Récemment, j'ai vu une série de vieilles photos, en 1929, lorsque Lin Huiyin venait d'accoucher de sa fille Liang Zaibing, son corps n'étant pas encore remis, Liang Sicheng tenait un appareil photo et prenait des photos sans arrêt. Ma première réaction a été que ce gars manquait de sensibilité, mais j'ai compris plus tard — c'était en fait la propre idée de Lin Huiyin. Elle pensait que la naissance était la transition la plus importante dans la vie d'une femme, que la métamorphose d'une jeune fille en mère méritait d'être enregistrée, et Liang Sicheng soutenait silencieusement chacune de ses idées.



Leur histoire commence par leur origine familiale. Lin Huiyin est née en 1904 à Hangzhou, son père Lin Changmin et le père de Liang Sicheng, Liang Qichao, entretenaient une relation très proche, et les deux enfants se connaissaient depuis leur petite enfance. Plus tard, sous l'intermédiaire de Liang Qichao, ils étudiaient ensemble à la bibliothèque Songpo, leur relation s'est approfondie lentement, et ils sont finalement partis étudier aux États-Unis.
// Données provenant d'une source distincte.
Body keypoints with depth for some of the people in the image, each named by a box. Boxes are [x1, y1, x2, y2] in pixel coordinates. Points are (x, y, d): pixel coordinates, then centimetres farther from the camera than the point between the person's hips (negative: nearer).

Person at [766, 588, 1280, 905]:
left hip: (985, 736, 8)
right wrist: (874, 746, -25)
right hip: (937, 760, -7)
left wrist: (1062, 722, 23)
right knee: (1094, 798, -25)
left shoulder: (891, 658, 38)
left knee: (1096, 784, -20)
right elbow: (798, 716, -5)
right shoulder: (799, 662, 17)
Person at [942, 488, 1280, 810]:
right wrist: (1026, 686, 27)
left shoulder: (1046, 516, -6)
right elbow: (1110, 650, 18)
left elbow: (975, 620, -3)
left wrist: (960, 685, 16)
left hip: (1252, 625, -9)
Ce qui est intéressant, c'est que le département d'architecture aux États-Unis n'acceptait pas de filles, mais Lin Huiyin a insisté pour changer vers le département des beaux-arts, tout en assistant aux cours d'architecture — ce caractère est vraiment exceptionnel. En 1925, son père a eu un accident, et Liang Sicheng l'a accompagnée pour traverser cette période difficile. En 1928, ils se sont mariés au Canada, et après le mariage, ils ont étudié pendant six mois l'architecture ancienne en Europe avant de revenir en Chine.
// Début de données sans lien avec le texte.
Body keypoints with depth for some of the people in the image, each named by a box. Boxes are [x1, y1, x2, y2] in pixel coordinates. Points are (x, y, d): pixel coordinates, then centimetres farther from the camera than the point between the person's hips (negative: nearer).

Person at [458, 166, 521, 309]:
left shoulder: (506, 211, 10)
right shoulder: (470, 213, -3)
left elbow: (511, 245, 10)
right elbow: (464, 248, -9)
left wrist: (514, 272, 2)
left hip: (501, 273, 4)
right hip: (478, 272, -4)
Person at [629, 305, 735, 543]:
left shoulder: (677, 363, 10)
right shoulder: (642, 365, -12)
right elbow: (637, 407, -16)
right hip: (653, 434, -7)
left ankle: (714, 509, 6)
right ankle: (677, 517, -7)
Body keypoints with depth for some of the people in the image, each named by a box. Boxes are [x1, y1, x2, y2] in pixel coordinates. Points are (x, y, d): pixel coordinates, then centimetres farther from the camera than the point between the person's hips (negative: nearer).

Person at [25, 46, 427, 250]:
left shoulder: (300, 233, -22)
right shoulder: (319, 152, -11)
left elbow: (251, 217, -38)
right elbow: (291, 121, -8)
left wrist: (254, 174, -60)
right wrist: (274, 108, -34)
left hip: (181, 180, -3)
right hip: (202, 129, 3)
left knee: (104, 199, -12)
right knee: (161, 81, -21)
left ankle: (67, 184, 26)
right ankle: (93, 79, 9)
Après leur retour, Liang Sicheng a fondé le département d'architecture de l'Université du Nord-Est, et le couple a rejoint la Société de Construction Chinoise, débutant leur travail le plus important — rechercher et étudier l'architecture ancienne chinoise. En 1932, ils sont allés à Jixian dans le Hebei pour voir le Temple Dule, en 1933, ils ont visité les grottes de Yungang dans le Shanxi, et en 1937, ils ont trouvé une inscription Tang à Foguangsi sur le Mont Wutai, renversant directement la théorie des érudits japonais selon laquelle il n’y aurait pas d’architecture en bois de la dynastie Tang en Chine. Lorsque la guerre anti-japonaise a éclaté, ils ont déplacé leurs enfants vers le sud, poursuivant leurs recherches à Kunming, Lizhuang, et dans d’autres endroits, même dans des conditions difficiles, malgré la rechute de la tuberculose pulmonaire de Lin Huiyin, ils n’ont jamais arrêté.
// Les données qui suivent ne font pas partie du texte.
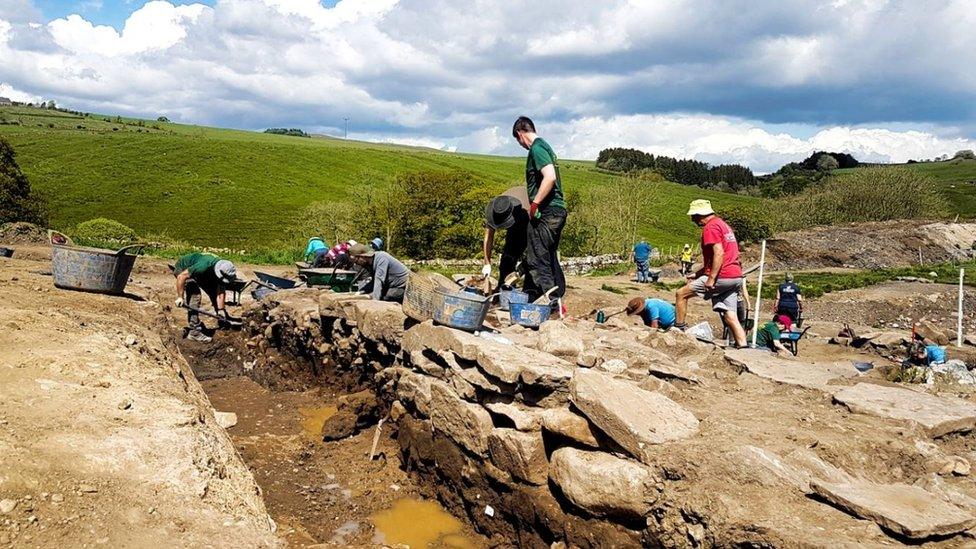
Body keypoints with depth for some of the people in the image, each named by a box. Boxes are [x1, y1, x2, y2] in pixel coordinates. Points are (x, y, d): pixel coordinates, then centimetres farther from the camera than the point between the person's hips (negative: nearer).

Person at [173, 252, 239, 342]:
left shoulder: (223, 270, -21)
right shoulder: (203, 266, -41)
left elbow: (220, 293, -16)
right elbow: (181, 277, -34)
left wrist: (221, 311, -20)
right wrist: (179, 297, -31)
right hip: (183, 269, -7)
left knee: (214, 291, 4)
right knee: (194, 296, -21)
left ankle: (224, 319, 23)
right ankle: (194, 332, -20)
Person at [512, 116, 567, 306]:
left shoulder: (536, 148, -11)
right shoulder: (544, 145, 19)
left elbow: (550, 177, -25)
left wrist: (534, 204, -20)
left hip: (546, 212, -10)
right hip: (558, 210, 10)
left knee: (536, 258, -8)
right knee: (550, 258, 15)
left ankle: (549, 300, -8)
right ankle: (557, 299, 21)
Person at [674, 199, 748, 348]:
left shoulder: (711, 227, -9)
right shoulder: (723, 224, 24)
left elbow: (718, 253, -21)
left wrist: (711, 279, -23)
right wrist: (698, 274, 25)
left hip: (722, 276, -10)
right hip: (736, 276, 10)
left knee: (681, 294, 0)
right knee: (730, 316, 9)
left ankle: (678, 329, 5)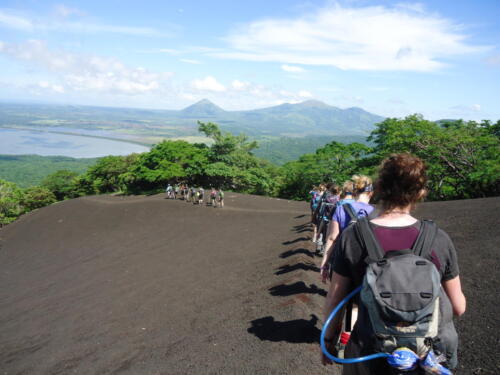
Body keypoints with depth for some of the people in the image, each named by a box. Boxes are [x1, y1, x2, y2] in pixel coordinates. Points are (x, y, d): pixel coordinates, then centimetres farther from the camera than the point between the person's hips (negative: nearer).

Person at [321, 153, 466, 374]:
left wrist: (328, 339, 8)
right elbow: (458, 307, -2)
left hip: (370, 357, -1)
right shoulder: (439, 240, -14)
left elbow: (334, 300, -8)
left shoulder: (351, 237, -17)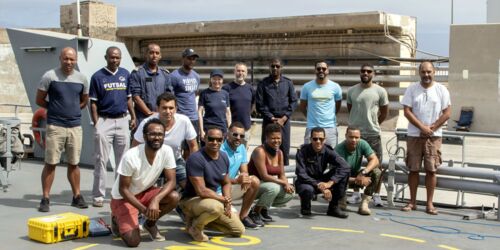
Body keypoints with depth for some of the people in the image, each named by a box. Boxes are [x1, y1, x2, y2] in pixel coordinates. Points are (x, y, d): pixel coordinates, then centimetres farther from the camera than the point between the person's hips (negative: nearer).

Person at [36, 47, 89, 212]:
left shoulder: (81, 78, 5)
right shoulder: (50, 76, -5)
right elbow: (39, 100, 0)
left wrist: (71, 110, 7)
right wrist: (56, 109, 3)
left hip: (75, 126, 3)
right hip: (55, 126, -3)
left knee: (74, 163, 11)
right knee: (50, 163, -1)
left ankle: (77, 197, 20)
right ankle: (45, 199, 5)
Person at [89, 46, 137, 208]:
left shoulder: (125, 74, 9)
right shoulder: (98, 76, -2)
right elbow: (93, 103, -2)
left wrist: (133, 117, 9)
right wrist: (96, 124, -9)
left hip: (122, 121, 4)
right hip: (105, 121, -4)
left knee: (123, 160, 9)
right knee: (101, 160, -2)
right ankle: (98, 196, 2)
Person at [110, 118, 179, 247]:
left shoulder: (167, 151, -17)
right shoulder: (131, 156, -29)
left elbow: (171, 181, -17)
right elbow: (123, 189, -21)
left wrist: (156, 200, -35)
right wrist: (143, 209, -31)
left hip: (145, 192, 5)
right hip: (123, 197, -5)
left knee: (174, 197, -24)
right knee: (133, 241, -21)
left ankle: (150, 223, 5)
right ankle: (117, 220, 13)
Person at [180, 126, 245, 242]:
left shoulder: (224, 157, 2)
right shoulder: (196, 158, -23)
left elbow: (226, 183, 13)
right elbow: (201, 191, -26)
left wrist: (227, 202, -6)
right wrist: (223, 199, -14)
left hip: (213, 200, 8)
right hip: (191, 200, -8)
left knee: (239, 230, 5)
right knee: (216, 207, -41)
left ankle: (202, 218, 18)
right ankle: (194, 225, -8)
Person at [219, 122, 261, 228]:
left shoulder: (241, 148, 6)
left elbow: (244, 171, 7)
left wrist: (245, 178, -19)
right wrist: (237, 181, -36)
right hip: (217, 191, -8)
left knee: (255, 181, -11)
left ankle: (243, 217, -1)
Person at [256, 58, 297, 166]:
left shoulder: (288, 82, 9)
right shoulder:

Après la victoire de la guerre, ils sont retournés à Pékin, où Lin Huiyin a continué à travailler dans le département d'architecture de Tsinghua. Avec la fondation de la Nouvelle Chine, Lin Huiyin, malade, a participé à la conception du drapeau national, et les éléments centraux comme le jade, les cinq étoiles, ont tous été proposés par elle, et ont finalement été adoptés. Elle a également participé à la conception du relief du Monument aux héros du peuple, et a promu la transformation de l’artisanat du cloisonné de Jingtailan. En 1955, Lin Huiyin est décédée à 51 ans de tuberculose pulmonaire. Liang Sicheng a conçu lui-même sa pierre tombale, gravant le motif de couronne de fleurs qu’elle avait créé.

Dix-sept ans plus tard, Liang Sicheng est également parti, mais ce qu’ils ont laissé demeure à jamais — ils ont ouvert la voie à l’étude de l’architecture ancienne chinoise, et posé les bases de la protection du patrimoine culturel. Ces photos après l’accouchement ne montrent pas seulement l’obsession de Lin Huiyin pour la beauté, mais aussi, plus profondément, l’amour qu’ils se portaient, chaque image étant une preuve chaleureuse du temps qui passe.